Exercise directions: Whenever a line below holds the word "Institutt", copy that line.

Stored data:
════════════════
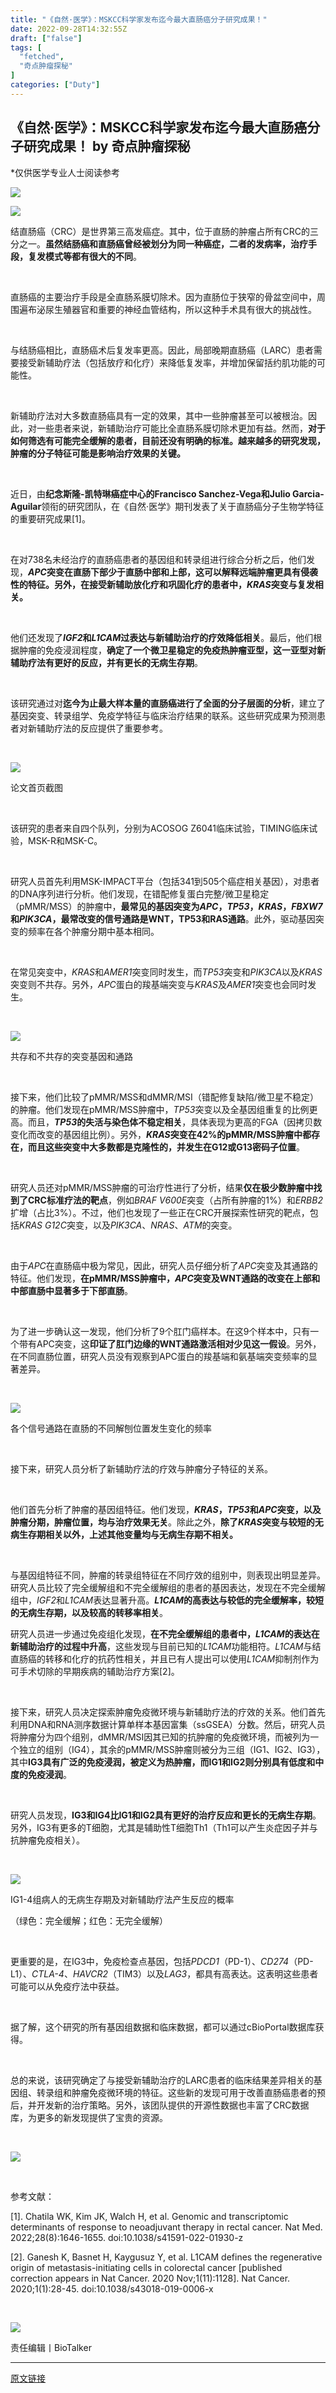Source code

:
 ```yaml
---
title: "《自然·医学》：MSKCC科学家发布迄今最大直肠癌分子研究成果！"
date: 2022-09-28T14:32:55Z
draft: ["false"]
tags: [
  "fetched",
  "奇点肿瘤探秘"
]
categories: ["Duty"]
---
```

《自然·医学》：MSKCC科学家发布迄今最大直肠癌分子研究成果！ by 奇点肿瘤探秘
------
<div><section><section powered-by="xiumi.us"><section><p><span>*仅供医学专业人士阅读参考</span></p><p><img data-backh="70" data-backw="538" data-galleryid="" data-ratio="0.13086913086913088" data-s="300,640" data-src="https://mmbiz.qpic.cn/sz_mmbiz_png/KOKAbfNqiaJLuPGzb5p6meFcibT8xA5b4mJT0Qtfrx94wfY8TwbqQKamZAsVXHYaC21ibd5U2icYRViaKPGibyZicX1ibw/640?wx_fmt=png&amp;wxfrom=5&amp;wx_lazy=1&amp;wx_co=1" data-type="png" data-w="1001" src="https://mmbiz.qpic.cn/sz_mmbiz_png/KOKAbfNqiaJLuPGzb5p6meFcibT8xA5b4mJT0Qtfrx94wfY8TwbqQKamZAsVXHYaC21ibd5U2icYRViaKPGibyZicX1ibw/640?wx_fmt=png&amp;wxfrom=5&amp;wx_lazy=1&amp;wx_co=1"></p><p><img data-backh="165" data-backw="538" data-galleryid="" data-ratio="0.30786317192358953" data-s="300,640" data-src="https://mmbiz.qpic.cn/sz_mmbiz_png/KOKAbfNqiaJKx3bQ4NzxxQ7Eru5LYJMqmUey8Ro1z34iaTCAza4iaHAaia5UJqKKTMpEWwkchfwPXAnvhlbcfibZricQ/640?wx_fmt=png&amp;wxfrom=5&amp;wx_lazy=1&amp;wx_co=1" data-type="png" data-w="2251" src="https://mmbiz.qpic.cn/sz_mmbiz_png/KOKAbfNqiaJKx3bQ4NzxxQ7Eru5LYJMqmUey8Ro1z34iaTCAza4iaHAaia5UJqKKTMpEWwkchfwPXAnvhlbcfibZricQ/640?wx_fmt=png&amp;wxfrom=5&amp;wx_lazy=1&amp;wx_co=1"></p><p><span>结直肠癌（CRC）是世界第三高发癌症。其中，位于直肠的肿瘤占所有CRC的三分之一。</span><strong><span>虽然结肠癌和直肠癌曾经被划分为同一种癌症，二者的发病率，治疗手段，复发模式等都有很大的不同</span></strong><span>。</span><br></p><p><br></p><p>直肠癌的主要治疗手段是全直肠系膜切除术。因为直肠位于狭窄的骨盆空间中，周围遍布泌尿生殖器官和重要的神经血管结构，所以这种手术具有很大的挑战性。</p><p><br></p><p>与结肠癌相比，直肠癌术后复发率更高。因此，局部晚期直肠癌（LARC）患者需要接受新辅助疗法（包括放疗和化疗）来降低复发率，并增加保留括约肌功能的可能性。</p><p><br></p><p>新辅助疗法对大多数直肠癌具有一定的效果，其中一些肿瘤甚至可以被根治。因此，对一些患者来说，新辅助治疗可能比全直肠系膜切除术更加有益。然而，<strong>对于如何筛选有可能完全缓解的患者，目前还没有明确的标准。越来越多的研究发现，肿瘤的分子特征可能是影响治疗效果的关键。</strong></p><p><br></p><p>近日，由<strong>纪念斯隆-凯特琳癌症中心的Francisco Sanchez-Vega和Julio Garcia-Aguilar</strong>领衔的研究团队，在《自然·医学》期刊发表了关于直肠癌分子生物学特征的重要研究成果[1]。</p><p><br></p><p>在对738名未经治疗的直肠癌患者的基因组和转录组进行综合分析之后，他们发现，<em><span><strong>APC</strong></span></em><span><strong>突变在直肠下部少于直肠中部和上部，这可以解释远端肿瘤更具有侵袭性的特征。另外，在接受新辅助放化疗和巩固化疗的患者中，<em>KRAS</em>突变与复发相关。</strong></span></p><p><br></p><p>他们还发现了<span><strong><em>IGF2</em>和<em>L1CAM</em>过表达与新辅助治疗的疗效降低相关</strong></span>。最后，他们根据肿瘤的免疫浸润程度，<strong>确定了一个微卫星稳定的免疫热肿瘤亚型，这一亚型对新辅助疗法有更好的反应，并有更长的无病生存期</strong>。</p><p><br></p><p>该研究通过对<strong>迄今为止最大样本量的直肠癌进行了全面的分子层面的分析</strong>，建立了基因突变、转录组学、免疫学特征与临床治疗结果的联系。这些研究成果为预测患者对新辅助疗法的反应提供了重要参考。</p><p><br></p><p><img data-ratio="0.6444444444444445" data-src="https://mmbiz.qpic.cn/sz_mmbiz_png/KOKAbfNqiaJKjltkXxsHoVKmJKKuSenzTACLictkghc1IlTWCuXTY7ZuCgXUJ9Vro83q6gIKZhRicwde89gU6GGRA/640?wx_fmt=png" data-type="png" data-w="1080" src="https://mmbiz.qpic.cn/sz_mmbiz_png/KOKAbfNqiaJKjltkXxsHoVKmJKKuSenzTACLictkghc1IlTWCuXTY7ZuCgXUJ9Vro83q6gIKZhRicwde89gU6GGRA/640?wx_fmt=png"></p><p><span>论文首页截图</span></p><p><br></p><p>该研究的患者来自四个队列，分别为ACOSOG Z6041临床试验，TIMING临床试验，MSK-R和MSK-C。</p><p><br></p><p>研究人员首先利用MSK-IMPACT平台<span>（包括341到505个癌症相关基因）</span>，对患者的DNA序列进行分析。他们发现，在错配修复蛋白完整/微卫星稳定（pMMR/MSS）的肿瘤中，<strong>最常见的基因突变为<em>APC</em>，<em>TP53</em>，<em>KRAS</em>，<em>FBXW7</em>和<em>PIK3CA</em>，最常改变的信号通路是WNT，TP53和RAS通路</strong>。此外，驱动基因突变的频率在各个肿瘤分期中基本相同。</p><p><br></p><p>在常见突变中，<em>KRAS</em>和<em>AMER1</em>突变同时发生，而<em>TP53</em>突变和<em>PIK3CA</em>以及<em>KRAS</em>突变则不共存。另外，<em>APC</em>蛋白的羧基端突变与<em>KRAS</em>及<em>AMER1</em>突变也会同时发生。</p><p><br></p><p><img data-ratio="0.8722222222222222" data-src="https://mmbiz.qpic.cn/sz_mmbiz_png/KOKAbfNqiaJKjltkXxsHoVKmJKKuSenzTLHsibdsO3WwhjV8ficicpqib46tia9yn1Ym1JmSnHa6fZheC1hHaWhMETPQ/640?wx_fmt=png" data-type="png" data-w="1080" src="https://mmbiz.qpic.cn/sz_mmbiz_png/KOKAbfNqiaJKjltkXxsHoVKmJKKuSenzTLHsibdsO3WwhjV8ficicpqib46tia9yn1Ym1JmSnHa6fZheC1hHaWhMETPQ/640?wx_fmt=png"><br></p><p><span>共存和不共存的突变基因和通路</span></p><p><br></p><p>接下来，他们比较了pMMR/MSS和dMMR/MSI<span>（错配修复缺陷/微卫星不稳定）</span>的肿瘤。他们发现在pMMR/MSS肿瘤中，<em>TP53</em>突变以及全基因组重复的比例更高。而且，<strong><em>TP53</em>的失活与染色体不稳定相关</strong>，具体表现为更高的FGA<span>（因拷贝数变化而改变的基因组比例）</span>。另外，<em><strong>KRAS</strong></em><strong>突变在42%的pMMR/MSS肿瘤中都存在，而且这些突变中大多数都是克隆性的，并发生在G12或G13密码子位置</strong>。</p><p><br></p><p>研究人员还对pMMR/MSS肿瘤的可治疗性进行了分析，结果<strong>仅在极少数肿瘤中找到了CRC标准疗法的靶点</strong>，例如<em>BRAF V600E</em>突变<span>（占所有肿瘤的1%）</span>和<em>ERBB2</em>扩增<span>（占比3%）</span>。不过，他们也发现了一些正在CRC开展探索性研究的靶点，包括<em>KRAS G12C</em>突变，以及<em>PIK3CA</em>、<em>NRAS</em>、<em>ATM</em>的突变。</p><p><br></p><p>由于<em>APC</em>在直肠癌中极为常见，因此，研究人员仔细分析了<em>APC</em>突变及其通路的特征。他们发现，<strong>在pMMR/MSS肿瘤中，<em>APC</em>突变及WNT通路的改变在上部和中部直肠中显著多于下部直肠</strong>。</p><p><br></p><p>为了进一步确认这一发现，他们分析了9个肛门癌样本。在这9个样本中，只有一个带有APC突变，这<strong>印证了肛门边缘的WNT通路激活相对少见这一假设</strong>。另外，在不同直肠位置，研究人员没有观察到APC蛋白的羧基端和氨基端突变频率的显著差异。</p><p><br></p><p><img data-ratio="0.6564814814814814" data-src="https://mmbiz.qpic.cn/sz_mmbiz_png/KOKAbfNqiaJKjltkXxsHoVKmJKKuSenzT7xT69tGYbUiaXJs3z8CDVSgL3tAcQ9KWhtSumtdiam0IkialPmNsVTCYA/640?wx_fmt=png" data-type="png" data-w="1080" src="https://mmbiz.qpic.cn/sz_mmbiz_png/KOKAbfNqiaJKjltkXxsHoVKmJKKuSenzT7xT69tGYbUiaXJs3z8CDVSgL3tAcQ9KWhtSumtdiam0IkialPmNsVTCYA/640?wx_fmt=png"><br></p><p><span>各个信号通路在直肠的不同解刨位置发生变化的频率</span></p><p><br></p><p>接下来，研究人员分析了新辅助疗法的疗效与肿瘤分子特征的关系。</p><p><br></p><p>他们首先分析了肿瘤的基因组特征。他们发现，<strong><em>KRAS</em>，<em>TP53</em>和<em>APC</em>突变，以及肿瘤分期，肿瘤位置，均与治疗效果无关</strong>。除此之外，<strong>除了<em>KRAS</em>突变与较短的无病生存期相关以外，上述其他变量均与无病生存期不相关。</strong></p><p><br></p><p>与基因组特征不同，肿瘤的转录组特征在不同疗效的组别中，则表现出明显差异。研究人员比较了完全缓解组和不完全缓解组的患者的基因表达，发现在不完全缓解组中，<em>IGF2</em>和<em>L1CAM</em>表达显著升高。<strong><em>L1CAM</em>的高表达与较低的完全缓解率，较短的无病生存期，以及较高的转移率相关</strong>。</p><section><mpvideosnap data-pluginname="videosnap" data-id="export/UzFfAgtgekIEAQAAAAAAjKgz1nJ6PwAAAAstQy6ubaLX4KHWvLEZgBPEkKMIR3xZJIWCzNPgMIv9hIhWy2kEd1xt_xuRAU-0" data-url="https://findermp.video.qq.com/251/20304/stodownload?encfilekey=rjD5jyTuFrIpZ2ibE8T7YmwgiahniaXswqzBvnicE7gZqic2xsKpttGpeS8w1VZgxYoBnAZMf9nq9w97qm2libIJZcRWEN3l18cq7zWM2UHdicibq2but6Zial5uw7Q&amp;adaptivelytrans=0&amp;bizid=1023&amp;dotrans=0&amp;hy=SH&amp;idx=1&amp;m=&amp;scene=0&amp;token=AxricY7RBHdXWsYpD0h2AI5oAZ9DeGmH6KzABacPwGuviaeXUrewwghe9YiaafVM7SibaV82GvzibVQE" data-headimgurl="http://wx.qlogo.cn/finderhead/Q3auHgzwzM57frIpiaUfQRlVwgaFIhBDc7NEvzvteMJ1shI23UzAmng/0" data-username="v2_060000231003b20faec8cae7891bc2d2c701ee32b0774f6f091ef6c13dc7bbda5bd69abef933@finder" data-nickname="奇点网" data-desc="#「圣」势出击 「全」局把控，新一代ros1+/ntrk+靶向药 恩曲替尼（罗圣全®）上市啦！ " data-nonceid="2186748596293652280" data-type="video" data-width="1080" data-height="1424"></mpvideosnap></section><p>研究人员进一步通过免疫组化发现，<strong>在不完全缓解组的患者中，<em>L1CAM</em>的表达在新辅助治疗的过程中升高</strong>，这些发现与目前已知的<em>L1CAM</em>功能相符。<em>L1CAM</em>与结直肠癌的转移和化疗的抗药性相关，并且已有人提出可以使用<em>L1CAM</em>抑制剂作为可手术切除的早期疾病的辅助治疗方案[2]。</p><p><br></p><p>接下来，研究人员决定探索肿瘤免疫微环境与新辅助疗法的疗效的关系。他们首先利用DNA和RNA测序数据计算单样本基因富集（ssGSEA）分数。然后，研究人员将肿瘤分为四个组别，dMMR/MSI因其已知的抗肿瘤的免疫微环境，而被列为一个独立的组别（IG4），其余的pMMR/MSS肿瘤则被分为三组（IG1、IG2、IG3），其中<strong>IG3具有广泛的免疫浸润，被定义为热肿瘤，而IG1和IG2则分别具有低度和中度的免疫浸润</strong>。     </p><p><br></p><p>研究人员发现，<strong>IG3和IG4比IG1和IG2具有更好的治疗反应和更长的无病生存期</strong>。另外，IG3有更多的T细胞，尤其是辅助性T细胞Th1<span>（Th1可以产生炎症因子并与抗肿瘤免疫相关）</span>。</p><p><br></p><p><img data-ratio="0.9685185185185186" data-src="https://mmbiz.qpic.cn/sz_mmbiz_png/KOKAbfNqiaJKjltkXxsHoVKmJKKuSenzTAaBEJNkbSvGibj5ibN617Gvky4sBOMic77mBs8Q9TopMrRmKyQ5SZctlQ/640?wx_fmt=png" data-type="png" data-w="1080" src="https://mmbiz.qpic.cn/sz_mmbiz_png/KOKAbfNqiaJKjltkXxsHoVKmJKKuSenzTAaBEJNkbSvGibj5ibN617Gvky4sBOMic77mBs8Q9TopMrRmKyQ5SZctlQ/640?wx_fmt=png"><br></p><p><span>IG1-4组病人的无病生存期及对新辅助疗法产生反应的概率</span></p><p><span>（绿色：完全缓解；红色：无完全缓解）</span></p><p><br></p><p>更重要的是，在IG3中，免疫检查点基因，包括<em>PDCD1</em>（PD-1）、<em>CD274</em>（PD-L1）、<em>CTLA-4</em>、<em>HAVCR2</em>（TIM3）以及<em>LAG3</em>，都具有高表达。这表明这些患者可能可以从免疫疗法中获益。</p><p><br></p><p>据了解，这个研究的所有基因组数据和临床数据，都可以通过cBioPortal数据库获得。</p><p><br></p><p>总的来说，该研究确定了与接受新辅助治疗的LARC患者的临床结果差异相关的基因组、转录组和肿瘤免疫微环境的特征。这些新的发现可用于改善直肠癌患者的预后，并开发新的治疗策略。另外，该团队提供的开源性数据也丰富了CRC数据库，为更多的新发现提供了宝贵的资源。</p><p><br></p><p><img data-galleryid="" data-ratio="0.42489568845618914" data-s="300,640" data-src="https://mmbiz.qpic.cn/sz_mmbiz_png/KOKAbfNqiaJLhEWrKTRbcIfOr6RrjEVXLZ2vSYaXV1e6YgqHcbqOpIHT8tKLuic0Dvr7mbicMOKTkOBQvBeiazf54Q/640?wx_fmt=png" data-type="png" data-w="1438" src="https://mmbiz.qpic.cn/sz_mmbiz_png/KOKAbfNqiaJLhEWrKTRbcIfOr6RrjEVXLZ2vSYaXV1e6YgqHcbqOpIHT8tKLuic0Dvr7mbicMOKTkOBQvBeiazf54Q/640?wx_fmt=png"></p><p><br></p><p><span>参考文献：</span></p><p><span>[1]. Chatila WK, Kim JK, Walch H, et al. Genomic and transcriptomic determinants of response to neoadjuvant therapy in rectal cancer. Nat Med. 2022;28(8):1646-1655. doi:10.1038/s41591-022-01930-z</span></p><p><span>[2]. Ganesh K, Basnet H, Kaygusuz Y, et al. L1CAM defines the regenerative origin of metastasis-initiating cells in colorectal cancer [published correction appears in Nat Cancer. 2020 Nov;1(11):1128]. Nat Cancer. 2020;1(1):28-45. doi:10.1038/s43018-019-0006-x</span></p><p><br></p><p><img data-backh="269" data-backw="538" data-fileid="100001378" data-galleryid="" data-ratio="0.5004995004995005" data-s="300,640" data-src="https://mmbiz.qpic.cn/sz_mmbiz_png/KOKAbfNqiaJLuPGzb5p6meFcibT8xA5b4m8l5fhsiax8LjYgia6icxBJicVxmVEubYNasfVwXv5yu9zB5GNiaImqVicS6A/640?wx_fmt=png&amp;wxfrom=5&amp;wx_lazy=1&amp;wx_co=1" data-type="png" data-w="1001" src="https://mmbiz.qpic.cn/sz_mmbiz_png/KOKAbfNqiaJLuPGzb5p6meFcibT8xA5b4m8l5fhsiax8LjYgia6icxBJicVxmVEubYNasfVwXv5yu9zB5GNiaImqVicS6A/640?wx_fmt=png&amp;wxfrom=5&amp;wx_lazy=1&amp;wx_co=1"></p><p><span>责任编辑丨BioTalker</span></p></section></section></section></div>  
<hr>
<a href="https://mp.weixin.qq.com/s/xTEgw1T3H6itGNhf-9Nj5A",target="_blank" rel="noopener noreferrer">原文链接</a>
════════════════
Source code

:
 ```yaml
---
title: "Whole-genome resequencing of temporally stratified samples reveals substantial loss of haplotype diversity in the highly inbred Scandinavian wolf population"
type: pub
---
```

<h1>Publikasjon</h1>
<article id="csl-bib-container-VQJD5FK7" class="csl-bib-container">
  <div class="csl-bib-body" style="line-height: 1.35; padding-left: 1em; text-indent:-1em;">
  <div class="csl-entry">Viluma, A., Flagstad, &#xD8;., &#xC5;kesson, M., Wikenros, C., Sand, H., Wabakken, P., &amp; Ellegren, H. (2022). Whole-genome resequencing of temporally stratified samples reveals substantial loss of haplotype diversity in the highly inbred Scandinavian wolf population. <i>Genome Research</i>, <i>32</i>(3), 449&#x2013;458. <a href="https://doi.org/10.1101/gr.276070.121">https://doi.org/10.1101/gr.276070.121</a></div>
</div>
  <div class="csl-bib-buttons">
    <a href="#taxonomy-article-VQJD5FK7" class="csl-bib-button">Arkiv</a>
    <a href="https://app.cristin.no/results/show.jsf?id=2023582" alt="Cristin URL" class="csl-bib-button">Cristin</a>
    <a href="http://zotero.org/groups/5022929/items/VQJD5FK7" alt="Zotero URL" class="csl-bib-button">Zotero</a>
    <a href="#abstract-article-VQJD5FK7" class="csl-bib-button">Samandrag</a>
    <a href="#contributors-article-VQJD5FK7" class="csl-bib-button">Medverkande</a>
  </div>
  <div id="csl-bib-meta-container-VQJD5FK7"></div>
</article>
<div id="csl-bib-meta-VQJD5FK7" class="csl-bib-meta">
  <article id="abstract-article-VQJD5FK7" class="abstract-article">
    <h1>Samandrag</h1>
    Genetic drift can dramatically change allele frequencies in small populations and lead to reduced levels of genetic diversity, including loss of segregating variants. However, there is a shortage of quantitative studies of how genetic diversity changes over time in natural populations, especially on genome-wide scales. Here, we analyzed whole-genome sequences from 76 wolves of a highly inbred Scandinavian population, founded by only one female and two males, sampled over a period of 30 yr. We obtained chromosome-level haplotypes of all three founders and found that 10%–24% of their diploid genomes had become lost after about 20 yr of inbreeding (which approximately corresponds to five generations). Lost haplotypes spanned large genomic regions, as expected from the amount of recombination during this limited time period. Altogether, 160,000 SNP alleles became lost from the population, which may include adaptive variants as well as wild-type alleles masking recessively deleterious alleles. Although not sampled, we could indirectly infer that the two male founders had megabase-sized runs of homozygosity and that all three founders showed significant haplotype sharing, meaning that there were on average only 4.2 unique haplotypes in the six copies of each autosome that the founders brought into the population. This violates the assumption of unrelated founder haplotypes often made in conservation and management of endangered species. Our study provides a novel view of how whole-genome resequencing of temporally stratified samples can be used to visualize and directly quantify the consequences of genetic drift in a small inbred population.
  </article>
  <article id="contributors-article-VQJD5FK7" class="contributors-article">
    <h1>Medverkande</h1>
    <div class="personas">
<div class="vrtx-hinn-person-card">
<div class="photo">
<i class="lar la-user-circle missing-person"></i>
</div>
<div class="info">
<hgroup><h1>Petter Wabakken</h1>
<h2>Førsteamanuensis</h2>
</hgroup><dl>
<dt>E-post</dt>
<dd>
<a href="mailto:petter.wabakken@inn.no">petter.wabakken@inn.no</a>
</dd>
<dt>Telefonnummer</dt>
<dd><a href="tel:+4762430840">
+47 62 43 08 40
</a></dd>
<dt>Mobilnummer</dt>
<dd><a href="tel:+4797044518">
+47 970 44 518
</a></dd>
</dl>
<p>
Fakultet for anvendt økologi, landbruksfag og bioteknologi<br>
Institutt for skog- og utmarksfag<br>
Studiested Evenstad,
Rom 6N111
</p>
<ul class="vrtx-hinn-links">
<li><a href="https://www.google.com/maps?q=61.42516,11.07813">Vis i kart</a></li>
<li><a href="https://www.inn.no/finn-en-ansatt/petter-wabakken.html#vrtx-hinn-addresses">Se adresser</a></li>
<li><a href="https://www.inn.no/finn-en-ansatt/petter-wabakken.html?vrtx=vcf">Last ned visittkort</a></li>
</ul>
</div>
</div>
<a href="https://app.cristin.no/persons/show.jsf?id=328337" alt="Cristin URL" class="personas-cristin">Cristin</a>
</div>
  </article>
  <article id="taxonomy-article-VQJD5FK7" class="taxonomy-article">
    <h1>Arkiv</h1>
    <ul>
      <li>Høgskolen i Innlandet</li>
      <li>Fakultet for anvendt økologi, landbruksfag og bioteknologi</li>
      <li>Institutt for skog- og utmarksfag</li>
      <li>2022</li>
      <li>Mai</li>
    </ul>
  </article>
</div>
════════════════
Result of the exercise:
Institutt for skog- og utmarksfag<br>
      <li>Institutt for skog- og utmarksfag</li>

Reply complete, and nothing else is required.